The most recent major production of The Sound of Music, Andrew Lloyd Webber’s extravaganza at the Palladium, cost £4 milllion. Kenwright is a master at the calculatedly reductive production and for a fraction of the spend delivers almost as much to satisfy provincial audiences: a sequence of lush and nicely-lit sets, especially if you sit far enough back not to see the brush-strokes on the landscape, a search-for-a-star heroine although not one he had to fund personally – Danielle Hope won the TV competition to be Dorothy in Wizard of Oz and putting her in a cheap blond wig but not bleaching her ferociously dark brows is a hallmark of the producer’s brand – and mostly casting good actors hungry enough to cover multiple roles and tour for Equity minimum. His most daring economy is to have some of the fresher-faced Nazis double as nuns.

Hope has had a meteoric career: at 22 having played two of the most iconic movie musical heroines with only a brief spell as Eponine in between, she is an engaging if not an entrancing Maria, playing on the character’s smarts and niceness. She’s pitch-perfect, but has been over-coached to disguise her flat Northern inflection (she’s from the same part of Manchester as me) and projects a stranger artificial enunciation even than Dame Julie’s Walton-on-Thames-by-way-of-Swiss-tax-exile vowels.

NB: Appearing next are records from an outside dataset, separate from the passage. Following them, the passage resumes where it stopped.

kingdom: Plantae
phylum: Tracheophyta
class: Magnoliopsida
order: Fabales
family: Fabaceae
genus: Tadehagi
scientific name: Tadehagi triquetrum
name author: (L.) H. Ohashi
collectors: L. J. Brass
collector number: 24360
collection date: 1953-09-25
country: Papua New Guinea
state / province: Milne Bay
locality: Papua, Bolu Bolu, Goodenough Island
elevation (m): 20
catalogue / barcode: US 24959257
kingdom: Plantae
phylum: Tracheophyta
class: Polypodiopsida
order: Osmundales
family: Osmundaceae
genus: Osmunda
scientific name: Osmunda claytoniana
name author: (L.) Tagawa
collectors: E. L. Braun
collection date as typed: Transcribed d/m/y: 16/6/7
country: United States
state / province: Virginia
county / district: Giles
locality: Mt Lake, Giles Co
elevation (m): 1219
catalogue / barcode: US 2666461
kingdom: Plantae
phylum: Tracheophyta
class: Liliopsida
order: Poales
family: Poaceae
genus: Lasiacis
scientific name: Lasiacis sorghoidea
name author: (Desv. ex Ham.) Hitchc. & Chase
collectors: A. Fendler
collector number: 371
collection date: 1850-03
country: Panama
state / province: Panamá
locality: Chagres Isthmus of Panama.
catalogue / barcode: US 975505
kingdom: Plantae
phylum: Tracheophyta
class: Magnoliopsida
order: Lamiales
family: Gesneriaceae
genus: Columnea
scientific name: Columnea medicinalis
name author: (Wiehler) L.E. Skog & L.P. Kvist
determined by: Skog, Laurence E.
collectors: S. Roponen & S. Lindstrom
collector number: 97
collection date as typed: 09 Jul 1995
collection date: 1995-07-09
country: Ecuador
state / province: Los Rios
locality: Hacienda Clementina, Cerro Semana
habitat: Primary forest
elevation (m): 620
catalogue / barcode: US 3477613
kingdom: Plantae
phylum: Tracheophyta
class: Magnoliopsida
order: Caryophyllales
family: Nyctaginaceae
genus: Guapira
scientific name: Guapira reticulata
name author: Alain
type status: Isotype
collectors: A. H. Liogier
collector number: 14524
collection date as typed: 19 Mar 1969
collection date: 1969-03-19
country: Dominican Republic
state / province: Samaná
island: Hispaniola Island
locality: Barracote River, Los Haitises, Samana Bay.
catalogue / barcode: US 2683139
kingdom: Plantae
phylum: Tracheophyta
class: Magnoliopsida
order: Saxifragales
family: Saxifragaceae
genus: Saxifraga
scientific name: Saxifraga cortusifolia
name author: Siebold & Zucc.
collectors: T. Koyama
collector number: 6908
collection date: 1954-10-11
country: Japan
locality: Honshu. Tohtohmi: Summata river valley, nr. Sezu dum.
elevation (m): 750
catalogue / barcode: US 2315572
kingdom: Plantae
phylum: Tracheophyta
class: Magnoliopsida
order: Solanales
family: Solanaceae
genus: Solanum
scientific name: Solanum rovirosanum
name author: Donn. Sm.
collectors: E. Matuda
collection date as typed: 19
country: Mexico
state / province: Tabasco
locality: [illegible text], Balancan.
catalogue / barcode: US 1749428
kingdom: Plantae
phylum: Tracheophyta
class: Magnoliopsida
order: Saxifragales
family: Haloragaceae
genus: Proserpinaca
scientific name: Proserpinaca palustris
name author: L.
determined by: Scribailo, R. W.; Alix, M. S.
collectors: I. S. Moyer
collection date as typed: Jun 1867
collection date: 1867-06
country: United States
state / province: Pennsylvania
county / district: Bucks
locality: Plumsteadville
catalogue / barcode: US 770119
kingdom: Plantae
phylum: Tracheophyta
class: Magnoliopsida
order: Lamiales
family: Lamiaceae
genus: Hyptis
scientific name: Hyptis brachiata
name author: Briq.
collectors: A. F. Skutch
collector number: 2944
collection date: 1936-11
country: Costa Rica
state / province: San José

She deserves a better husband, though. Not because the 58-year old Georg von Trapp would probably be happier with Sarah Soetaert’s knockout Elsa Schraeder, surely the missing Gabor sister, but because Steven Houghton is more wooden than the surrounding forests. It amazed me to find he had released albums because it’s almost traditional now to cast a von Trapp who has television profile but not necessarily for singing. Although Hope has to belt out eight performances a week until January, the cast lists Lynden Edwards as ‘Alternative Captain’, so I’m guessing Wednesday matinees or Monday nights might be your best chance to see him.

Julie-ophiles hate the structure of the stage musical: you can feel them seething early on when Maria and Mother Abbess sing ‘My Favourite Things’ because “it doesn’t come there” but, boy, does it come everywhere else and unlike the film score you’re painfully aware how often some really childish songs are re-hashed, particularly ‘Do Re Mi’ and the insufferable ‘So Long, Farewell’ … “Adieu, to yieu, and yieu, and yieu” if you want the ear-worm for the rest of the day.  In fact it sounds as though there are only five tunes in the whole show, plus the out-takes that didn’t make it to the movie which are actually superior stuff: Elsa and Max’s two numbers ‘How Can Love Survive’ and the Nazi-sympathising one Disney thought was just too near the knuckle ‘No Way To Stop It’.

There are some lovely camp moments: Bill Deamer’s choreography is smart but often also smartly tongue-in-cheek and making Roger Dipper’s Rolf such a fey balletomane renders his importuning of under-age Liesel a bit less creepy.

And there’s “that” line. Although not delivered in a German accent, Mother Abbess Jan Hartley doesn’t shrink from it, nor is it changed – and with a twenty-piece orchestra, swelling organ and more reverb than a Jane Macdonald concert, she Climbs Ev’ry Mountain magnificently.


In the interests of claiming credit for the absolute thoroughness of journalistic research: I’d like to point out I am possibly the only reviewer who has actually slept in the von Trapp villa in Salzburg. In the bedroom of Maria’s eldest daughter.  With a storm in the night.